When Europeans came to the American continents, they viewed the indigenous people as being savages. However, consider the following prophecy:
Only after the last tree has been cut down, Only after the last river has been poisoned, Only after the last fish has been caught, Only then will you find money cannot be eaten.
The indigenous peoples understood that environmental protection was essential, that the lust for money was extremely dangerous, and that we had to consider how our actions would impact the future. We are finally beginning to appreciate these facts as the climate catastrophe becomes more obvious to all.

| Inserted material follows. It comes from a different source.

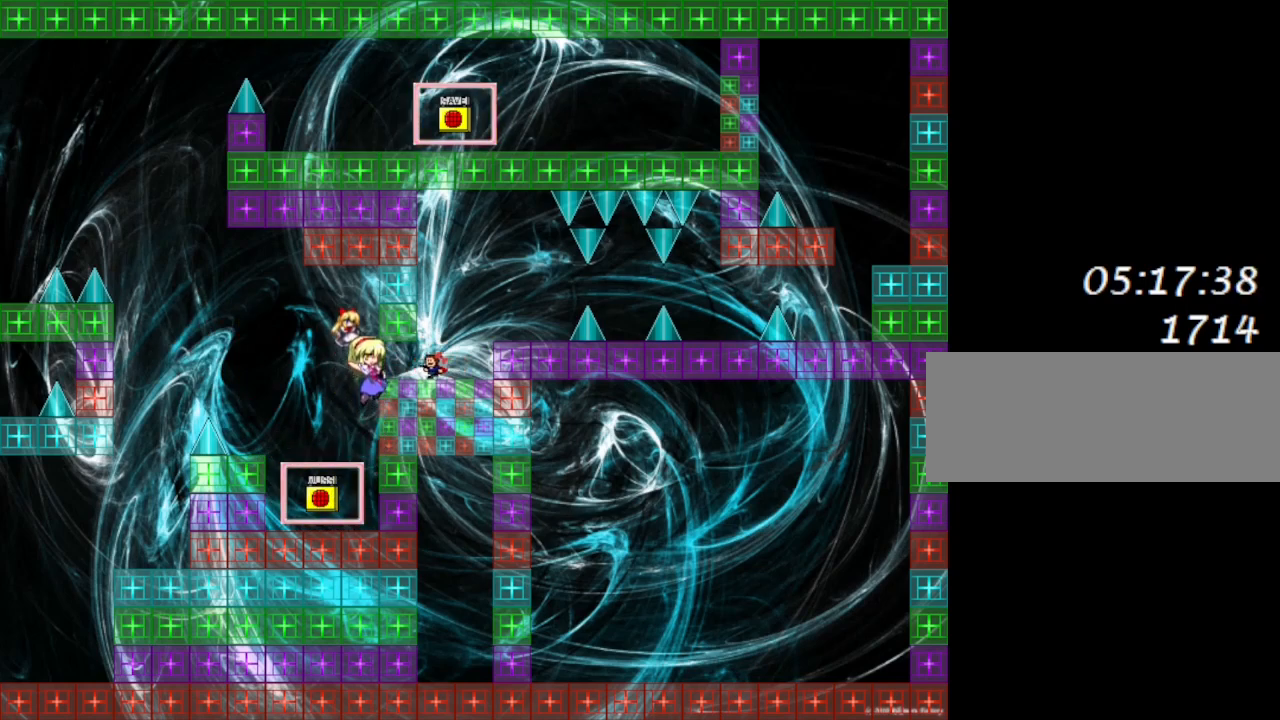
{"keys": ["left"], "events": []}
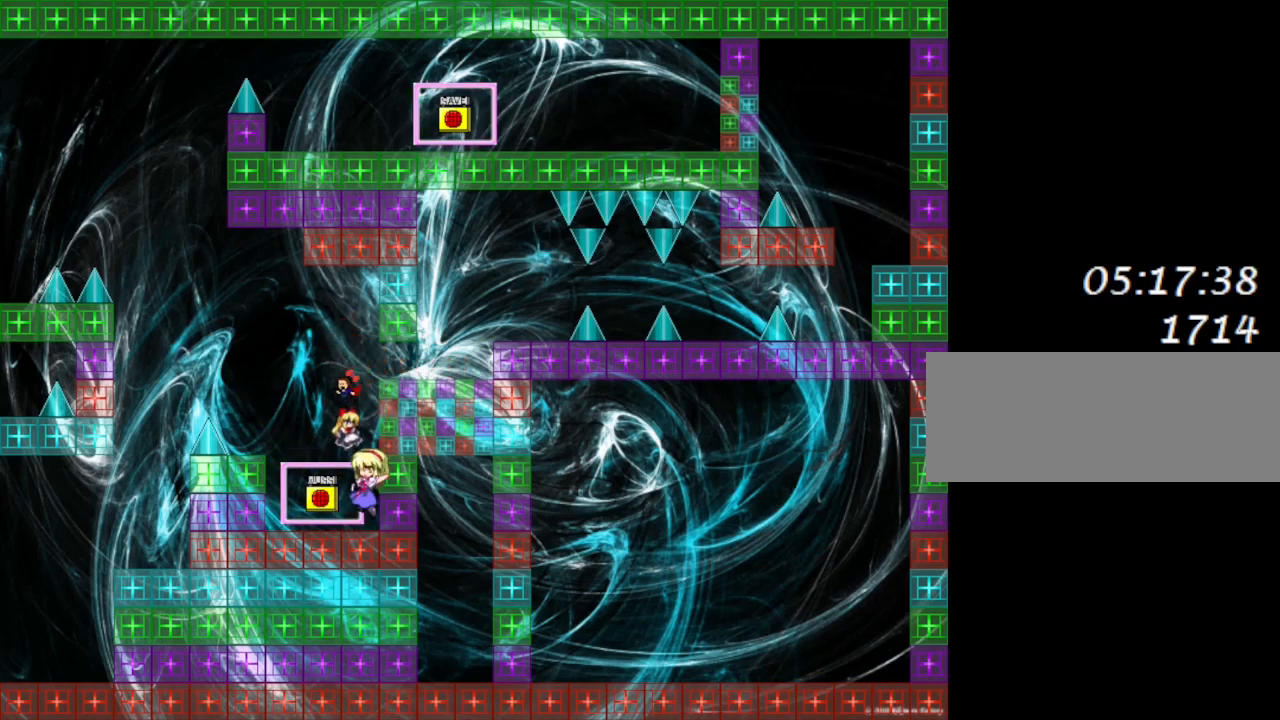
{"keys": ["lrotate", "right"], "events": [[117, "left", "up"], [233, "right", "down"], [333, "lrotate", "down"]]}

In addition, the immoral war crimes we have committed against other nations, including the indigenous nations, displays a shameful level of savagery and barbarism. For example, according to J. Robert Oppenheimer (father of the atomic bomb), Secretary of War Henry Stimson struggled with the moral issues raised by WWII and expressed dismay at the “appalling” lack of conscience and compassion ushered in by the war. Stimson stated that he was disturbed by the “complacency, the indifference, and the silence with which we greeted the mass bombings in Europe, and, above all, Japan.”
Army General Omar Bradley, the first chairman of the Joint Chiefs of Staff, reiterated this point:
Ours is a world of nuclear giants and ethical infants. We know more about war than we know about peace, more about killing than we know about living.1
Admiral Leahy, Chief of Staff to presidents Roosevelt and Truman, criticized the use of the atomic bomb:
It is my opinion that the use of the barbarous weapon at Hiroshima and Nagasaki was of no material assistance in our war against Japan. The Japanese were already defeated and ready to surrender. … My own feeling was that in being the first to use it, we had adopted an ethical standard common to the barbarians of the Dark Ages. I was not taught to make war in that fashion, and wars cannot be won by destroying women and children.2
Unfortunately, we have continued with these savage and barbaric policies in, for example, Korea, Vietnam, and Iraq. We have also imposed sanctions on a number of nations such as North Korea, Venezuela and Iran that don’t comply with our policies, and these cruel and brutal sanctions are crimes against humanity. This unnecessary and illegal killing by the US of untold numbers while devastating countries and populations that were not a threat to it were hardly acts of a civilized nation.
- Speech to Boston Chamber of Commerce, 1948. [↩]
- I was there: The Personal Story of the Chief of Staff to Presidents Roosevelt and Truman Based on His Notes and Diaries Made at the Time, McGraw-Hill Book Company, Inc ., 1950. [↩]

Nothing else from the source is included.